Brescia, Sana Cheema uccisa per il no alle nozze: padre e fratello a giudizio

La ragazza fu strangolata dopo aver rifiutato il diktat del matrimonio. L’accusa: omicidio aggravato dalla premeditazione e dal vincolo familiare

Sana Cheema

Sana Cheema

Brescia -  Il 18 aprile 2018 morì in Pakistan, nel Paese d’origine, in circostanze controverse. Per la famiglia si trattò di una disgrazia, di un improvviso malore. Per la Procura generale, invece, fu strangolata dai parenti perché rifiutava il diktat delle nozze combinate dal clan. E quel femminicidio fu un delitto politico. Torna alla ribalta il caso di Sana Cheema, la 25enne italo-pakistana cresciuta a Brescia che l’accusa ritiene “giustiziata“ dal padre e dal fratello durante un viaggio nel villaggio natale. Ieri il gup, Matteo Grimaldi, ha rinviato a giudizio Mustafa Cheema, 54 anni, cittadino italiano come la figlia, e il primogenito Adnan, 34, per omicidio aggravato dalla premeditazione, dal vincolo familiare e dall’abuso di rapporto parentale. Il processo inizierà il 20 dicembre davanti alla prima sezione della Corte d’Assise. Il giudice ha accolto la prospettazione accusatoria dell’ex procuratore generale Pierluigi Dell’Osso - in aula c’era il pm Marzia Aliatis - che prima di andare in pensione avava avocato l’inchiesta e si era dato molto da fare per dare a Sana giustizia. I Cheema erano già stati processati in Pakistan per l’omicidio, e assolti dai giudici di Gujrat per insufficienza di prove. Coimputati erano non solo il padre e il fratello, ma anche la madre, Nargis Tahira, e nove persone, tra cui gli zii, tutti scagionati per la stessa ragione. E questo sebbene il capofamiglia in fase d’indagine avesse ammesso le proprie responsabilità, salvo poi ritrattare. Le sue dichiarazioni, rese senza un legale, non furono ritenute utilizzabili. Per dribblare il principio giuridico del “ne bis in idem“, il divieto del doppio giudizio per il medesimo fatto, Dell’Osso offrì una chiave interpretativa nuova. L’omicidio fu compiuto sì in Pakistan, ma da una famiglia da anni trapiantata a Brescia, la sua tesi.

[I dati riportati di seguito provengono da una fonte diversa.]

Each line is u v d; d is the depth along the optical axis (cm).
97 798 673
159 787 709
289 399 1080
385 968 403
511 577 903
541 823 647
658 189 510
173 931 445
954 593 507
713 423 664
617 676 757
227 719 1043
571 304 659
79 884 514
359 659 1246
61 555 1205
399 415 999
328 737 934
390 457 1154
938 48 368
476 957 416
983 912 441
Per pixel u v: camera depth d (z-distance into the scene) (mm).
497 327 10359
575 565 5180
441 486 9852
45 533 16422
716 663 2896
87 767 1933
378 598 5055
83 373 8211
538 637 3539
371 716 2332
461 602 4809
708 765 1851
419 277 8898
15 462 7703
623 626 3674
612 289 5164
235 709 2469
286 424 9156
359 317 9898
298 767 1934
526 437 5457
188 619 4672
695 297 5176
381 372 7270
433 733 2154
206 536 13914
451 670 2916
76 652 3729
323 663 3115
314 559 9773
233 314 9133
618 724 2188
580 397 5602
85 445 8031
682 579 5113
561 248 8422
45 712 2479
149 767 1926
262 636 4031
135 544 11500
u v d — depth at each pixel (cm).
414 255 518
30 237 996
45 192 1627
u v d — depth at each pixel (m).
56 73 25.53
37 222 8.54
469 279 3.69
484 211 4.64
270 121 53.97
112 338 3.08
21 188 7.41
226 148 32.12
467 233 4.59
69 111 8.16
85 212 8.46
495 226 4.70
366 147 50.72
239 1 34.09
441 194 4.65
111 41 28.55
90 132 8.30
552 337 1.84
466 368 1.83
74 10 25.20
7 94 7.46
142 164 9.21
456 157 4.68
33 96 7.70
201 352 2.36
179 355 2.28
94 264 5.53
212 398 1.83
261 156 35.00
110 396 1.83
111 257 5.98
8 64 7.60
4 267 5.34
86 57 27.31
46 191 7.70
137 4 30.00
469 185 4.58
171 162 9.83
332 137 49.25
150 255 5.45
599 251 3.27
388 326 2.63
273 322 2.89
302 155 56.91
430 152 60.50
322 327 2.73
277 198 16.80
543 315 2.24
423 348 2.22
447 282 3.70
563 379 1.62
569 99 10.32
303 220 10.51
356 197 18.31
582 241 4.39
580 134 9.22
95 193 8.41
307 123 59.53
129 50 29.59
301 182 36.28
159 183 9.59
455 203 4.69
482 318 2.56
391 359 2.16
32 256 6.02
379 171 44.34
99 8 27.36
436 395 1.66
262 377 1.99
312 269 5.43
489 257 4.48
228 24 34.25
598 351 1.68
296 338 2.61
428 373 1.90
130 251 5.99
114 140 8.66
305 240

Gli imputati avrebbero provocato la morte della ragazza "per asfissia meccanica violenta da compressione del collo mediante strangolamento, annullando nel contesto sociale, politico ed economico caratterizzato da organizzazione per caste, i diritti politici e sociali fondamentali della vittima, soppressa per avere rifiutato il matrimonio combinato". Andate a vuoto le proposte di una serie di mariti, padre e fratello le avrebbero tappato per sempre la bocca proprio il giorno prima del suo rientro a Brescia. Il genitore l’avrebbe immobilizzata nella camera da letto dell’abitazione, il fratello le avrebbe stretto la gola con il “dupat“, un foulard tradizionale. Rimasti a lungo irreperibili, i Cheema decisero di nominare l’avvocato Klodjan Kolaj per perorare la propria innocenza anche in Italia. Ieri in tribunale non c’erano, ma il suo legale giura siano raggiungibili e pronti al processo.